PROBLEM:
Give again, word for word, each line below starting at the one that contains "left hip: (152, 321)" and ending at the one that contains "left wrist: (51, 306)".
━━━━━ SOURCE MATERIAL
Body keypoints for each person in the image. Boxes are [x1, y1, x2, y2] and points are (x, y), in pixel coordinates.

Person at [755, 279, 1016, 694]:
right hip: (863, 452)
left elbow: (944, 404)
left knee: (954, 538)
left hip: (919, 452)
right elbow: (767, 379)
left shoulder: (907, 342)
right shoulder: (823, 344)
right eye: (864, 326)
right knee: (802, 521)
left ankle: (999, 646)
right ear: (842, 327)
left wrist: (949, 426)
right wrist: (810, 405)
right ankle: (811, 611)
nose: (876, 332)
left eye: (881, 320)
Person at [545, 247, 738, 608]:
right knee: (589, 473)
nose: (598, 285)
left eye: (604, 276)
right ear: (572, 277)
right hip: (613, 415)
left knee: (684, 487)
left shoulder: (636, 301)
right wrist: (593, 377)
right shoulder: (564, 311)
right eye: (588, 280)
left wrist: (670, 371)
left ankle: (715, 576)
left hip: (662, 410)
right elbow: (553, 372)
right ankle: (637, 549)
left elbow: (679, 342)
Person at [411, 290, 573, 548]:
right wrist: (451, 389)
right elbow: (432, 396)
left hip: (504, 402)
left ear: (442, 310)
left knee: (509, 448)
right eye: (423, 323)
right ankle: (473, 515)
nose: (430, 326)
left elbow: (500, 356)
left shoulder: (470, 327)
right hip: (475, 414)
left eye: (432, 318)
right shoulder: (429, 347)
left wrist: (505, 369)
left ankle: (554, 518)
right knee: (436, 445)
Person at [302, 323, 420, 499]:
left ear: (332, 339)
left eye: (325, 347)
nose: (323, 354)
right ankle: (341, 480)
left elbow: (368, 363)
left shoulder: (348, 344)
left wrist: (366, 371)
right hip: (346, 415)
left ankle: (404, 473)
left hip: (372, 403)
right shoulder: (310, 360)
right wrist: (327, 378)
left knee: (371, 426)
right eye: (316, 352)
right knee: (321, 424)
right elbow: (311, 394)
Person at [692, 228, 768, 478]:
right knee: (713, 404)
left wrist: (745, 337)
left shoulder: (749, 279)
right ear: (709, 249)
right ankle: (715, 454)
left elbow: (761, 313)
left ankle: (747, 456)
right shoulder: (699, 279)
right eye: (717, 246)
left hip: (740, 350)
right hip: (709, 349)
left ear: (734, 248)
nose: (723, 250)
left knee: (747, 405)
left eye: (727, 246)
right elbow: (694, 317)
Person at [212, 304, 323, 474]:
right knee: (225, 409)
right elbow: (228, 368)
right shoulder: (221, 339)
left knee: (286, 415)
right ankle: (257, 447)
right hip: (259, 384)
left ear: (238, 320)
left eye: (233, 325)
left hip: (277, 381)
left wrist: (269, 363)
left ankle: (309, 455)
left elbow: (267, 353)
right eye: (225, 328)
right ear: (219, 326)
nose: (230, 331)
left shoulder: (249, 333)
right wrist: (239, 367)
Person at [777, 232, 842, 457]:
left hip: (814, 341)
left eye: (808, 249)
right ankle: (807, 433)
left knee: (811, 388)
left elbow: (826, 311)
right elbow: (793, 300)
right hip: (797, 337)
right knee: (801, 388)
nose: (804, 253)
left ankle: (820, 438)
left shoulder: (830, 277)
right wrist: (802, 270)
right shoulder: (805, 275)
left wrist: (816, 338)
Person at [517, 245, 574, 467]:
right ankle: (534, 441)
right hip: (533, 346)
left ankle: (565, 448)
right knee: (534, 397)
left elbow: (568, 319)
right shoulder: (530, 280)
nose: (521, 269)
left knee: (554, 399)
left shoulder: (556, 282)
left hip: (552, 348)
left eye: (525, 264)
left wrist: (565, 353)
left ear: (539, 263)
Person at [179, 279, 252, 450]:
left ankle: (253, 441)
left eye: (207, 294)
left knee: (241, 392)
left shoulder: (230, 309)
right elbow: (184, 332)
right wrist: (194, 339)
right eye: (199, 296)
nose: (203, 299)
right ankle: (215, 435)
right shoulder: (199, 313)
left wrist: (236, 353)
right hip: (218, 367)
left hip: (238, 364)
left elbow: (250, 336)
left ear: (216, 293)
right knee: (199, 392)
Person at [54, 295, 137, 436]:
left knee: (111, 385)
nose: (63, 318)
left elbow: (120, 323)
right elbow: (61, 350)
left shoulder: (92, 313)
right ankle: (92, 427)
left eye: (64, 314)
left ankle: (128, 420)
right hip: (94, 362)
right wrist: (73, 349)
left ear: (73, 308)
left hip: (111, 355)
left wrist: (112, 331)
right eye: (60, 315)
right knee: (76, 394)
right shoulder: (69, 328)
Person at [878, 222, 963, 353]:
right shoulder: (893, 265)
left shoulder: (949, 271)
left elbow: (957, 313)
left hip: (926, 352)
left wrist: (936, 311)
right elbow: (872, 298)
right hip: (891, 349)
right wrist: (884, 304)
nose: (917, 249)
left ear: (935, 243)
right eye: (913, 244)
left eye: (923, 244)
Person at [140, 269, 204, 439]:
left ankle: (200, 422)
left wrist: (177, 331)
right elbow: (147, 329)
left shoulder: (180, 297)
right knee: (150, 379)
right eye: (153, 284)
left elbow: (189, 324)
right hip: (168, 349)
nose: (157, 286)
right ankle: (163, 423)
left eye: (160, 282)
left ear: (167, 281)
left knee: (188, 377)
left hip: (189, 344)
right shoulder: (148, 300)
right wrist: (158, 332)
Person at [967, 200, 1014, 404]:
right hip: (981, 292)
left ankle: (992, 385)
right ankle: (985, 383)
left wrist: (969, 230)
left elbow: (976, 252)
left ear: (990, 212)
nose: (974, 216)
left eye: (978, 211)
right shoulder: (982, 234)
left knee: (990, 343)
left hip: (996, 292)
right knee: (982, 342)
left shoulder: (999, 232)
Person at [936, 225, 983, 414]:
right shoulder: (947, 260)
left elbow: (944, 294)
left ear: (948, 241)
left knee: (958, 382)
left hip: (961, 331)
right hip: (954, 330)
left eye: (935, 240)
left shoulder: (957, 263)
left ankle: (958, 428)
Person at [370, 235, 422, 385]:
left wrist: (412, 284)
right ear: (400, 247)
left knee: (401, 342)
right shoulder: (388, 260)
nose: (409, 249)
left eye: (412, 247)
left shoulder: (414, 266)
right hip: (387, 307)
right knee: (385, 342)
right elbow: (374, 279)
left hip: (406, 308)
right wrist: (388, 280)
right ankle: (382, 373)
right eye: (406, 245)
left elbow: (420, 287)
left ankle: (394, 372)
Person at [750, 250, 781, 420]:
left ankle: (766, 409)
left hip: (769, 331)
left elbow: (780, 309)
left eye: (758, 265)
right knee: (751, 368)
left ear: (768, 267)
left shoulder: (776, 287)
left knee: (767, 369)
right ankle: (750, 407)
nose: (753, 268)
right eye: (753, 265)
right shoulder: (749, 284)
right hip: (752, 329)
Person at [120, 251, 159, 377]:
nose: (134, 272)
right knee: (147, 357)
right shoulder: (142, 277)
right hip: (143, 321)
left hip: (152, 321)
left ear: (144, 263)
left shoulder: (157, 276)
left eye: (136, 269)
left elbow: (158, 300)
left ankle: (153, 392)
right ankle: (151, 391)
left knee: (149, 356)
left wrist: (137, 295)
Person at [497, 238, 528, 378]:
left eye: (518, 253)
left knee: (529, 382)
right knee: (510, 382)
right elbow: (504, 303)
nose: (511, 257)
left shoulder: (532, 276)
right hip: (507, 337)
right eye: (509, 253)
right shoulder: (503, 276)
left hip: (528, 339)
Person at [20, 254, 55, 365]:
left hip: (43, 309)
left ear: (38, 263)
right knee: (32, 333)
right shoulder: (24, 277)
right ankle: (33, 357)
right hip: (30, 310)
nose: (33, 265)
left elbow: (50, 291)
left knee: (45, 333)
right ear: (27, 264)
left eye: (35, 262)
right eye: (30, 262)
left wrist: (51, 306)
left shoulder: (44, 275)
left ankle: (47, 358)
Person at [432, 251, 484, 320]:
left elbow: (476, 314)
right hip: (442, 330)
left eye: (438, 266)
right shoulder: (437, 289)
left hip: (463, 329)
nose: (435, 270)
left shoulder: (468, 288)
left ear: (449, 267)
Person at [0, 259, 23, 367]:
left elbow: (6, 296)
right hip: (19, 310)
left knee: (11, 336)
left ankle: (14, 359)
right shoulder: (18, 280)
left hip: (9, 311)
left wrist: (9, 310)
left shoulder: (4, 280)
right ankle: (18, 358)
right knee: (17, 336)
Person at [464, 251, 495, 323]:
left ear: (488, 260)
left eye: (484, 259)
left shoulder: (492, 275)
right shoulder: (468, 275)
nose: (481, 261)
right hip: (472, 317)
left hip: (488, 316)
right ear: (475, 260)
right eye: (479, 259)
━━━━━━━━━━
━━━━━ SOURCE MATERIAL
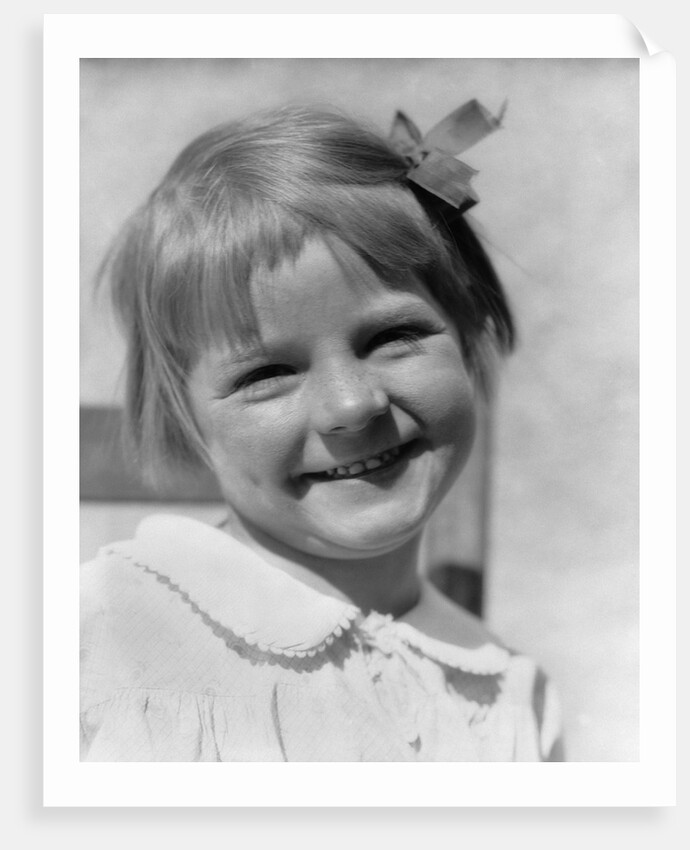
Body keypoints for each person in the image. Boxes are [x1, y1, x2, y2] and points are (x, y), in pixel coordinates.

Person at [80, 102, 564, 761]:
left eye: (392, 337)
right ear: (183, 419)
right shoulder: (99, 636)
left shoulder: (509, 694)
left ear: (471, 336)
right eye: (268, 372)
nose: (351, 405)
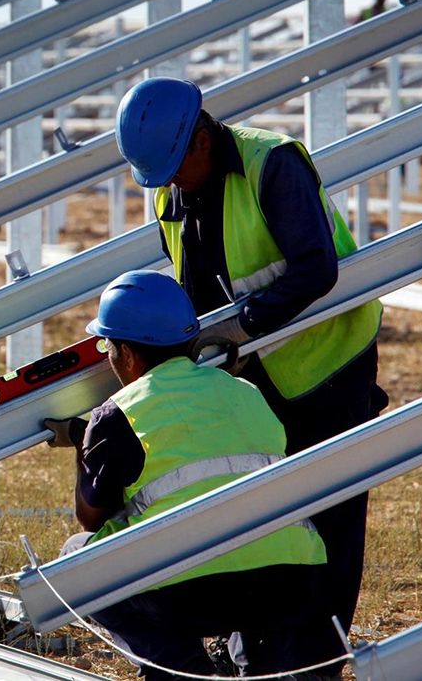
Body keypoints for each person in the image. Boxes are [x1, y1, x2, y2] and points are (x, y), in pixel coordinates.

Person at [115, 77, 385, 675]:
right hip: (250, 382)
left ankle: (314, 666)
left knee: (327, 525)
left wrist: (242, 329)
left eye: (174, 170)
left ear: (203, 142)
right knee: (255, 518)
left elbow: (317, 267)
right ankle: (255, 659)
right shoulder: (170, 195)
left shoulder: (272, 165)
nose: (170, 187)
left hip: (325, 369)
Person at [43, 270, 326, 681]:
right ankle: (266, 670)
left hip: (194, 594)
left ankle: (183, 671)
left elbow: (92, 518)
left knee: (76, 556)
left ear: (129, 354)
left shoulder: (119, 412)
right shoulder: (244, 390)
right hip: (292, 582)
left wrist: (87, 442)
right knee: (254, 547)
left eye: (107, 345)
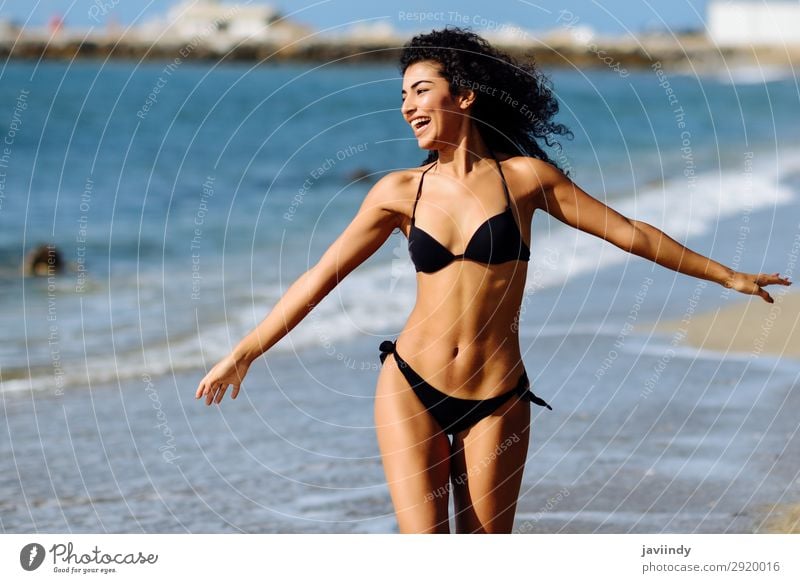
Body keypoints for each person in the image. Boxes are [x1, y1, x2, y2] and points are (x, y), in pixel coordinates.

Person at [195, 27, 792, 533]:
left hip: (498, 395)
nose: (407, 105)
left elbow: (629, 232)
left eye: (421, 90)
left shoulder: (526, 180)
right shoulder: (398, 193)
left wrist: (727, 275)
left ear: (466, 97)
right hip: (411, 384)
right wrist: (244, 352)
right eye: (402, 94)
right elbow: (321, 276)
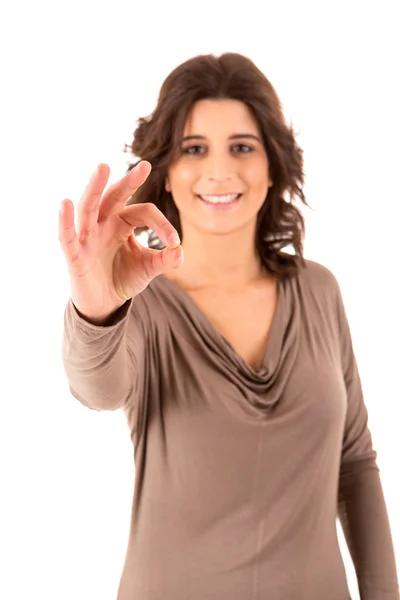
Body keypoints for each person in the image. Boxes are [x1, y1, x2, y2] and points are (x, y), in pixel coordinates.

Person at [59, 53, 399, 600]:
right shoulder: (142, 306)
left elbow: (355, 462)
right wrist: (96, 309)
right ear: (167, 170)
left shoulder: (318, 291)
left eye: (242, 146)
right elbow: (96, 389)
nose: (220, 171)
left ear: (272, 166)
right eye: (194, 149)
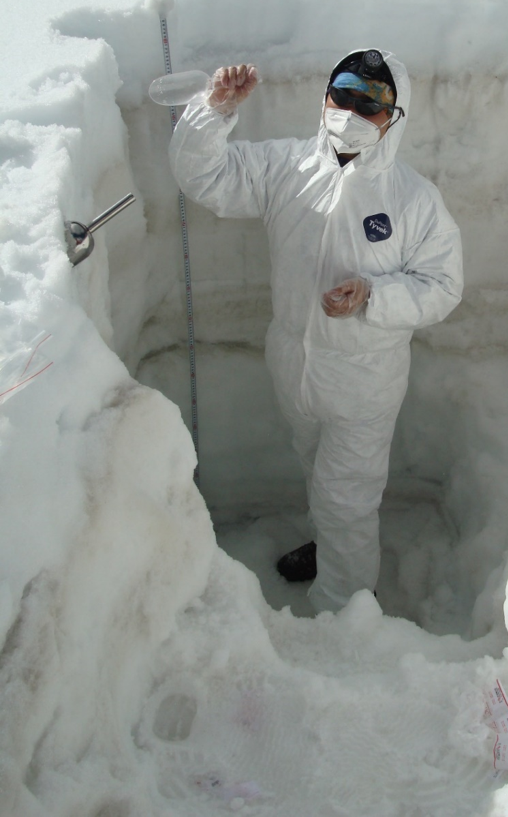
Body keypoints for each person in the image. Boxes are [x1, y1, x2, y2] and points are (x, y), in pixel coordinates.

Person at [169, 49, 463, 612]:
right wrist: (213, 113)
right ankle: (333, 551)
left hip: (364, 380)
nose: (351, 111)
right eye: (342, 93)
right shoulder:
━━━━━━━━━━
━━━━━ SOURCE MATERIAL
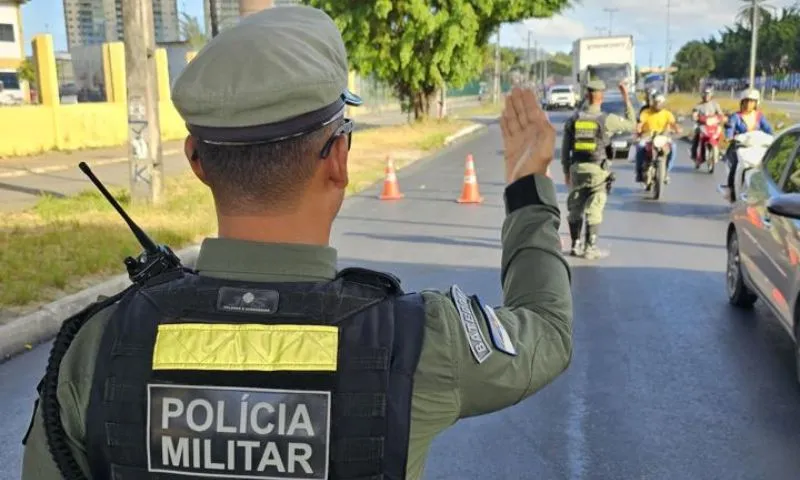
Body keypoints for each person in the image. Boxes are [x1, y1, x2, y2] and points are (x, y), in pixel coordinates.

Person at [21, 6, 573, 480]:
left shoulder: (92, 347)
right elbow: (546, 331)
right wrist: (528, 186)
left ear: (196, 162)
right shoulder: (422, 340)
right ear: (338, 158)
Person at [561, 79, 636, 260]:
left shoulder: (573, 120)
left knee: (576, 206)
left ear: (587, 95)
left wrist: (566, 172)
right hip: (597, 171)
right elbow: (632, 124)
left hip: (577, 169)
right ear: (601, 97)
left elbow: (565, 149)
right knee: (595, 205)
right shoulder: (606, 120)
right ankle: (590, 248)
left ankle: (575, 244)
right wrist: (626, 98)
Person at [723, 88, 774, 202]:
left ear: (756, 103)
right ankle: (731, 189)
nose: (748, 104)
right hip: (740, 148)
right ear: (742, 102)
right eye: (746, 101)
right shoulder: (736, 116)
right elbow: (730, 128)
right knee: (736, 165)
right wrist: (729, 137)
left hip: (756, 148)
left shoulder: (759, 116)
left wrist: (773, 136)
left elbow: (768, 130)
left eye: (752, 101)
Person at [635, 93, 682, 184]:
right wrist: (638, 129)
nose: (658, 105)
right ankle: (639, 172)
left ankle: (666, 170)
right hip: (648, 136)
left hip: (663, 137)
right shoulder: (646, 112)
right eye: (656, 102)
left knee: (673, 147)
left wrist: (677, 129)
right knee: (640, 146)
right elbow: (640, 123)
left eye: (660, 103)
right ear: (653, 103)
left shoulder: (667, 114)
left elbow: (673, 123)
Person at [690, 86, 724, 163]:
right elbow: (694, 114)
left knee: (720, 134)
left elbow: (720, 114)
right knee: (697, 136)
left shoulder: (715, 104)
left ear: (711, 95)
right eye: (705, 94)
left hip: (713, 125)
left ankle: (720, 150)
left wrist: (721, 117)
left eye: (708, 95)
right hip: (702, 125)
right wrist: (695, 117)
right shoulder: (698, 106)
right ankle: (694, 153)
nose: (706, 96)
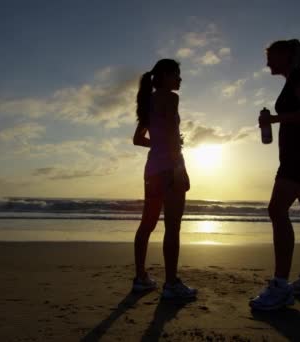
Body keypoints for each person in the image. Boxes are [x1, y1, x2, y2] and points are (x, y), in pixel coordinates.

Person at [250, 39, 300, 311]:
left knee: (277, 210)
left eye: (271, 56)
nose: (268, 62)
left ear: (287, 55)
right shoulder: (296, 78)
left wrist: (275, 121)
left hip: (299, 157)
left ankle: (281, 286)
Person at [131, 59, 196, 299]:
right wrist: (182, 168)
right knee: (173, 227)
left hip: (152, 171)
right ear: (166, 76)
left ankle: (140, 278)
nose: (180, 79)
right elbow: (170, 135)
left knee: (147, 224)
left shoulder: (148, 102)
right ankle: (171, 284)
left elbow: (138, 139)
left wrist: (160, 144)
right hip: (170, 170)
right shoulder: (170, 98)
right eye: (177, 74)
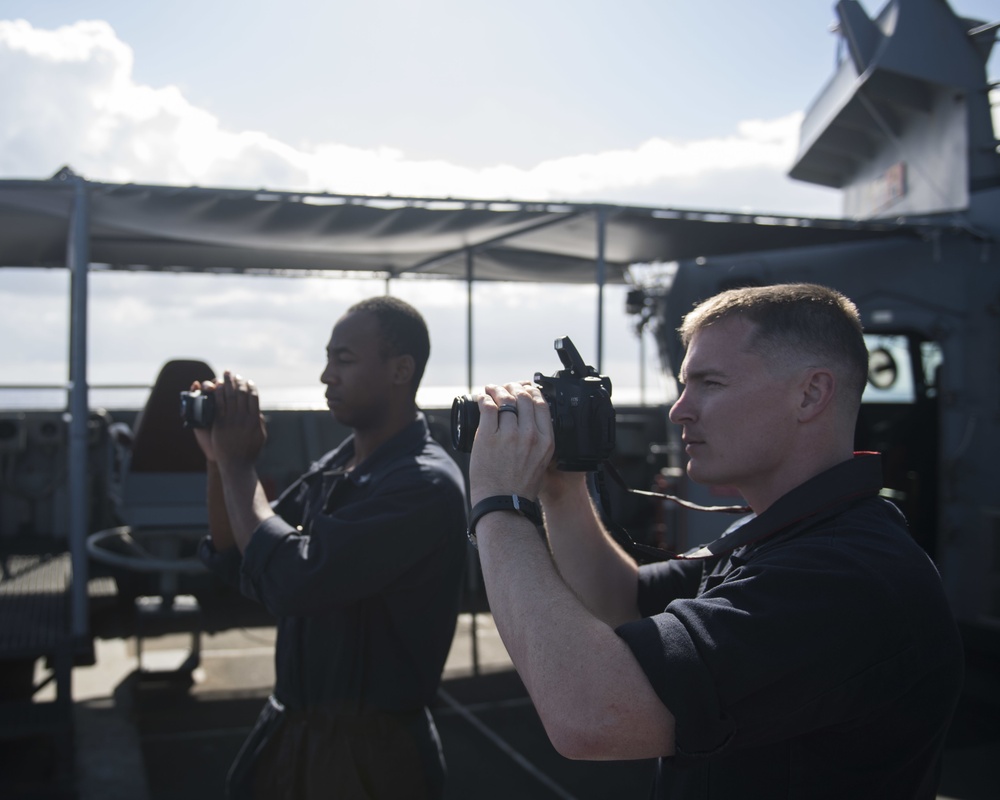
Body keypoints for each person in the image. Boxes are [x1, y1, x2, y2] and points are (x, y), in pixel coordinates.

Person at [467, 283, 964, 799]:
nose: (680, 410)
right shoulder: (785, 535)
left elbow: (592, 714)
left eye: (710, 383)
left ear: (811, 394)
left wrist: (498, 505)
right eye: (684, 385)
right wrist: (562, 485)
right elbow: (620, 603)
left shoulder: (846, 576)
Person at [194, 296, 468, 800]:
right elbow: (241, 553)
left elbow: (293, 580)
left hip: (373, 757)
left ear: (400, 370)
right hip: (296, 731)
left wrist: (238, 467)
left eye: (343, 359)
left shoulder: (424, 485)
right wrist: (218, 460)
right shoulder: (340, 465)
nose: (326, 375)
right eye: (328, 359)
━━━━━━━━━━
REPLY:
left hip: (152, 321)
left ear: (144, 263)
left shoulder: (157, 276)
left eye: (136, 269)
left elbow: (158, 300)
left ankle: (153, 392)
right ankle: (151, 391)
left knee: (149, 356)
left wrist: (137, 295)
Person at [497, 238, 528, 378]:
left eye: (518, 253)
left knee: (529, 382)
right knee: (510, 382)
right elbow: (504, 303)
nose: (511, 257)
left shoulder: (532, 276)
right hip: (507, 337)
right eye: (509, 253)
right shoulder: (503, 276)
left hip: (528, 339)
Person at [20, 254, 55, 365]:
left hip: (43, 309)
left ear: (38, 263)
right knee: (32, 333)
right shoulder: (24, 277)
right ankle: (33, 357)
right hip: (30, 310)
nose: (33, 265)
left elbow: (50, 291)
left knee: (45, 333)
right ear: (27, 264)
left eye: (35, 262)
right eye: (30, 262)
left wrist: (51, 306)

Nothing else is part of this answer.